EXERCISE DIRECTIONS ▸
There is one span to output from the data below: the lines starting at the line with "index mcp: (246, 136)" and ending at the line with "pinky pip: (264, 125)". Output it exactly, ends included, nothing more.

(Stored data entries)

- Opening Delimiter -

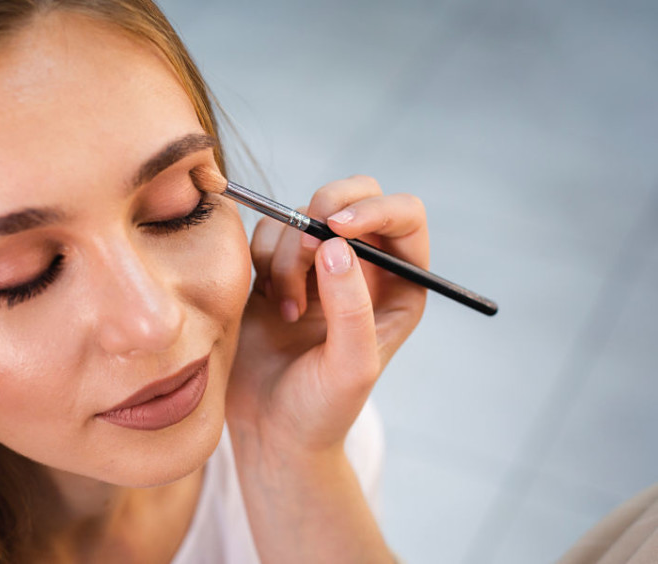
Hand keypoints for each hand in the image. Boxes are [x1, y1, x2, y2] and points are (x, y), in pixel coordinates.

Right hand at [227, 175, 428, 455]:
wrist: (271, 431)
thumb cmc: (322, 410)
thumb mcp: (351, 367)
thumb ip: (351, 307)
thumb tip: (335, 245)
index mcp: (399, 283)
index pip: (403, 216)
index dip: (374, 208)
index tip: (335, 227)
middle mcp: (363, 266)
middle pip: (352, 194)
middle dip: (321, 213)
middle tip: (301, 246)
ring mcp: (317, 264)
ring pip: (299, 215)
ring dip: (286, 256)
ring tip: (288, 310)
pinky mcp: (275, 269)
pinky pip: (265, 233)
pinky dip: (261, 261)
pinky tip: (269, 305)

- Closing Delimiter -
- Opening Delimiter -

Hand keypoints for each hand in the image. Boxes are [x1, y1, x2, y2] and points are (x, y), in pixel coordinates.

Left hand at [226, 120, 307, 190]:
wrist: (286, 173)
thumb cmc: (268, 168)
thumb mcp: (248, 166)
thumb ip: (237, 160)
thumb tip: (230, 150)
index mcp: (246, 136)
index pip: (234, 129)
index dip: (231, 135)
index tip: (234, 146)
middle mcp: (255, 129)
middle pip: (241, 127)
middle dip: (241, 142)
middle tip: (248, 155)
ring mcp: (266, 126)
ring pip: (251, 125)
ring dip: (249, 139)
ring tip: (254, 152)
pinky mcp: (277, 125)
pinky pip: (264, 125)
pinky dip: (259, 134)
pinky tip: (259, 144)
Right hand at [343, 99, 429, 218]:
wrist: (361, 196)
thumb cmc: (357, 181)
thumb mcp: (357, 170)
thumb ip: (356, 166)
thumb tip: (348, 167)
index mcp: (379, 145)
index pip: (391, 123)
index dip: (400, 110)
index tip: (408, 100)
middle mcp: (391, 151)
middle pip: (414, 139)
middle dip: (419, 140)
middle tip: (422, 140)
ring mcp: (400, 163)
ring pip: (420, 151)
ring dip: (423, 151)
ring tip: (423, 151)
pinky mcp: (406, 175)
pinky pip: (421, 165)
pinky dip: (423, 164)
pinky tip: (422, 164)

- Closing Delimiter -

EXERCISE ANSWER ▸
index mcp: (246, 136)
index pip: (234, 129)
index dip: (231, 135)
index tip: (234, 146)
middle mcp: (255, 129)
middle pip: (241, 127)
middle dip: (241, 142)
middle tip: (248, 155)
ring mcp: (266, 126)
ring pip: (251, 125)
ring dip: (249, 139)
ring tip: (254, 152)
pinky mcp: (277, 125)
pinky pip: (264, 125)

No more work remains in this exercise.